I tested the performance with a random-number floating array, see below. Somehow though, at least for the given array size, not array.any() and even casting the array to boolean type appear to be slower than (array == 0).all(). How comes?

np.random.seed(100)
a = np.random.rand(10418*144)

%timeit (a == 0)
%timeit (a == 0).all()
%timeit a.astype(bool)
%timeit a.any()
%timeit not a.any()

# 711 µs ± 192 ns per loop (mean ± std. dev. of 7 runs, 1000 loops each)
# 740 µs ± 1.38 µs per loop (mean ± std. dev. of 7 runs, 1000 loops each)
# 1.69 ms ± 587 ns per loop (mean ± std. dev. of 7 runs, 1000 loops each)
# 1.71 ms ± 1.31 µs per loop (mean ± std. dev. of 7 runs, 1000 loops each)
# 1.71 ms ± 2.05 µs per loop (mean ± std. dev. of 7 runs, 1000 loops each)
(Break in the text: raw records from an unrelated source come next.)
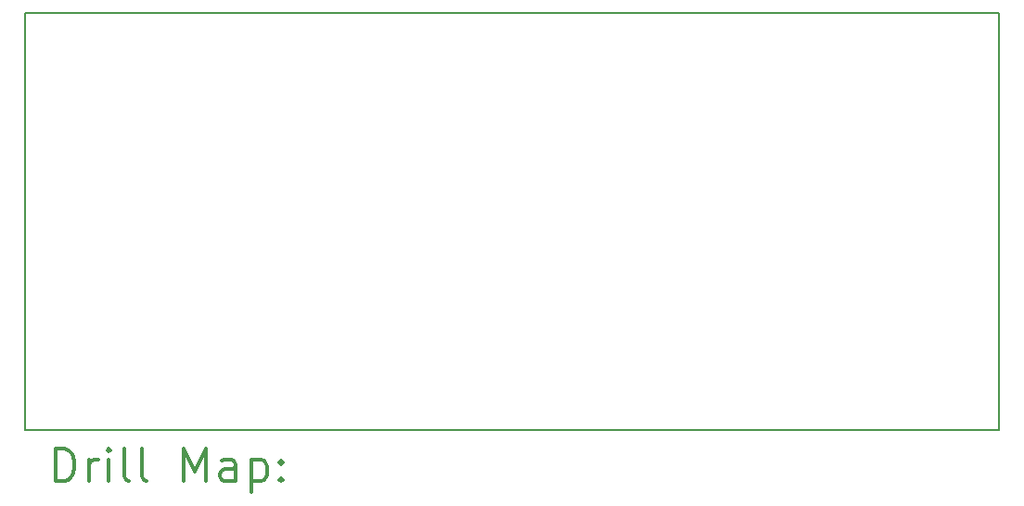
<source format=gbr>
%FSLAX45Y45*%
G04 Gerber Fmt 4.5, Leading zero omitted, Abs format (unit mm)*
G04 Created by KiCad (PCBNEW (5.1.10)-1) date 2021-05-21 10:06:27*
%MOMM*%
%LPD*%
G01*
G04 APERTURE LIST*
%TA.AperFunction,Profile*%
%ADD10C,0.150000*%
%TD*%
%ADD11C,0.200000*%
%ADD12C,0.300000*%
G04 APERTURE END LIST*
D10*
X19177000Y-12192000D02*
X10287000Y-12192000D01*
X19177000Y-8382000D02*
X19177000Y-12192000D01*
X10287000Y-8382000D02*
X19177000Y-8382000D01*
X10287000Y-12192000D02*
X10287000Y-8382000D01*
D11*
D12*
X10565928Y-12665214D02*
X10565928Y-12365214D01*
X10637357Y-12365214D01*
X10680214Y-12379500D01*
X10708786Y-12408071D01*
X10723071Y-12436643D01*
X10737357Y-12493786D01*
X10737357Y-12536643D01*
X10723071Y-12593786D01*
X10708786Y-12622357D01*
X10680214Y-12650929D01*
X10637357Y-12665214D01*
X10565928Y-12665214D01*
X10865928Y-12665214D02*
X10865928Y-12465214D01*
X10865928Y-12522357D02*
X10880214Y-12493786D01*
X10894500Y-12479500D01*
X10923071Y-12465214D01*
X10951643Y-12465214D01*
X11051643Y-12665214D02*
X11051643Y-12465214D01*
X11051643Y-12365214D02*
X11037357Y-12379500D01*
X11051643Y-12393786D01*
X11065928Y-12379500D01*
X11051643Y-12365214D01*
X11051643Y-12393786D01*
X11237357Y-12665214D02*
X11208786Y-12650929D01*
X11194500Y-12622357D01*
X11194500Y-12365214D01*
X11394500Y-12665214D02*
X11365928Y-12650929D01*
X11351643Y-12622357D01*
X11351643Y-12365214D01*
X11737357Y-12665214D02*
X11737357Y-12365214D01*
X11837357Y-12579500D01*
X11937357Y-12365214D01*
X11937357Y-12665214D01*
X12208786Y-12665214D02*
X12208786Y-12508071D01*
X12194500Y-12479500D01*
X12165928Y-12465214D01*
X12108786Y-12465214D01*
X12080214Y-12479500D01*
X12208786Y-12650929D02*
X12180214Y-12665214D01*
X12108786Y-12665214D01*
X12080214Y-12650929D01*
X12065928Y-12622357D01*
X12065928Y-12593786D01*
X12080214Y-12565214D01*
X12108786Y-12550929D01*
X12180214Y-12550929D01*
X12208786Y-12536643D01*
X12351643Y-12465214D02*
X12351643Y-12765214D01*
X12351643Y-12479500D02*
X12380214Y-12465214D01*
X12437357Y-12465214D01*
X12465928Y-12479500D01*
X12480214Y-12493786D01*
X12494500Y-12522357D01*
X12494500Y-12608071D01*
X12480214Y-12636643D01*
X12465928Y-12650929D01*
X12437357Y-12665214D01*
X12380214Y-12665214D01*
X12351643Y-12650929D01*
X12623071Y-12636643D02*
X12637357Y-12650929D01*
X12623071Y-12665214D01*
X12608786Y-12650929D01*
X12623071Y-12636643D01*
X12623071Y-12665214D01*
X12623071Y-12479500D02*
X12637357Y-12493786D01*
X12623071Y-12508071D01*
X12608786Y-12493786D01*
X12623071Y-12479500D01*
X12623071Y-12508071D01*
M02*

</source>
CodePudding user response:

The problem is due to the first two operations being vectorized using SIMD instructions while the three last are not. More specifically, the three last calls do an implicit conversion to bool (_aligned_contig_cast_double_to_bool) which is not yet vectorized. This is a known issue and I have already proposed a pull request for this (which revealed some unexpected issues due to undefined behaviors now fixed). If everything is fine, it should be available in the next major release of Numpy.

Note that a.any() and not a.any() implicitly perform a cast to an array of boolean so to then perform the any operation faster. This is not very efficient, but this is done that way so to reduce the number of generated function variants (Numpy is written in C and so a different implementation has to be generated for each type and optimizing many variants is hard so we prefer so perform implicit casts here, not to mention that this also reduce the size of the generated binaries). If this is not enough, not you can use Cython so to generate a faster specific optimized code.